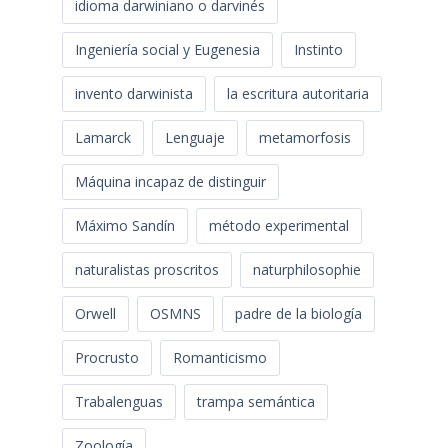
idioma darwiniano o darvinés
Ingeniería social y Eugenesia
Instinto
invento darwinista
la escritura autoritaria
Lamarck
Lenguaje
metamorfosis
Máquina incapaz de distinguir
Máximo Sandín
método experimental
naturalistas proscritos
naturphilosophie
Orwell
OSMNS
padre de la biología
Procrusto
Romanticismo
Trabalenguas
trampa semántica
Zoología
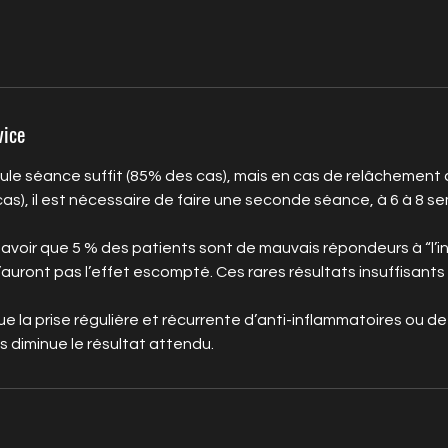
vice
eule séance suffit (85% des cas), mais en cas de relâchement
s), il est nécessaire de faire une seconde séance, à 6 à 8 se
savoir que 5 % des patients sont de mauvais répondeurs à “l’i
’auront pas l’effet escompté. Ces rares résultats insuffisant
e la prise régulière et récurrente d’anti-inflammatoires ou de
 diminue le résultat attendu.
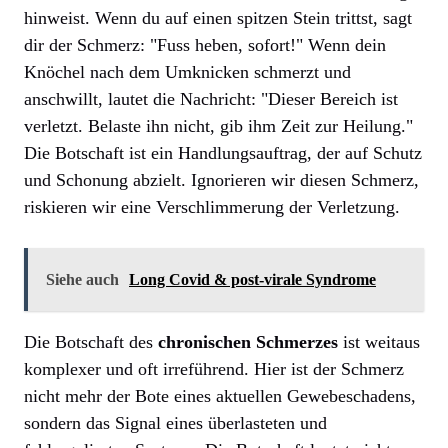
hinweist. Wenn du auf einen spitzen Stein trittst, sagt
dir der Schmerz: "Fuss heben, sofort!" Wenn dein
Knöchel nach dem Umknicken schmerzt und
anschwillt, lautet die Nachricht: "Dieser Bereich ist
verletzt. Belaste ihn nicht, gib ihm Zeit zur Heilung."
Die Botschaft ist ein Handlungsauftrag, der auf Schutz
und Schonung abzielt. Ignorieren wir diesen Schmerz,
riskieren wir eine Verschlimmerung der Verletzung.
Siehe auch
Long Covid & post-virale Syndrome
Die Botschaft des
chronischen Schmerzes
ist weitaus
komplexer und oft irreführend. Hier ist der Schmerz
nicht mehr der Bote eines aktuellen Gewebeschadens,
sondern das Signal eines überlasteten und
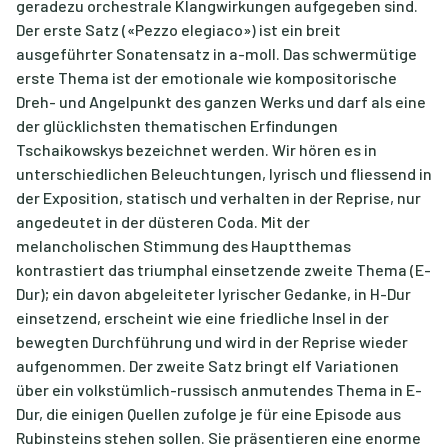
geradezu orchestrale Klangwirkungen aufgegeben sind.
Der erste Satz («Pezzo elegiaco») ist ein breit
ausgeführter Sonatensatz in a-moll. Das schwermütige
erste Thema ist der emotionale wie kompositorische
Dreh- und Angelpunkt des ganzen Werks und darf als eine
der glücklichsten thematischen Erfindungen
Tschaikowskys bezeichnet werden. Wir hören es in
unterschiedlichen Beleuchtungen, lyrisch und fliessend in
der Exposition, statisch und verhalten in der Reprise, nur
angedeutet in der düsteren Coda. Mit der
melancholischen Stimmung des Hauptthemas
kontrastiert das triumphal einsetzende zweite Thema (E-
Dur); ein davon abgeleiteter lyrischer Gedanke, in H-Dur
einsetzend, erscheint wie eine friedliche Insel in der
bewegten Durchführung und wird in der Reprise wieder
aufgenommen. Der zweite Satz bringt elf Variationen
über ein volkstümlich-russisch anmutendes Thema in E-
Dur, die einigen Quellen zufolge je für eine Episode aus
Rubinsteins stehen sollen. Sie präsentieren eine enorme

### Task goal
Exact copy, pictures excluded: from the line with "eule séance suffit" up to and including the line with "und Schonung abzielt." in the data above.

### Task response
eule séance suffit (85% des cas), mais en cas de relâchement
s), il est nécessaire de faire une seconde séance, à 6 à 8 se
savoir que 5 % des patients sont de mauvais répondeurs à “l’i
’auront pas l’effet escompté. Ces rares résultats insuffisant
e la prise régulière et récurrente d’anti-inflammatoires ou de
 diminue le résultat attendu.
hinweist. Wenn du auf einen spitzen Stein trittst, sagt
dir der Schmerz: "Fuss heben, sofort!" Wenn dein
Knöchel nach dem Umknicken schmerzt und
anschwillt, lautet die Nachricht: "Dieser Bereich ist
verletzt. Belaste ihn nicht, gib ihm Zeit zur Heilung."
Die Botschaft ist ein Handlungsauftrag, der auf Schutz
und Schonung abzielt. Ignorieren wir diesen Schmerz,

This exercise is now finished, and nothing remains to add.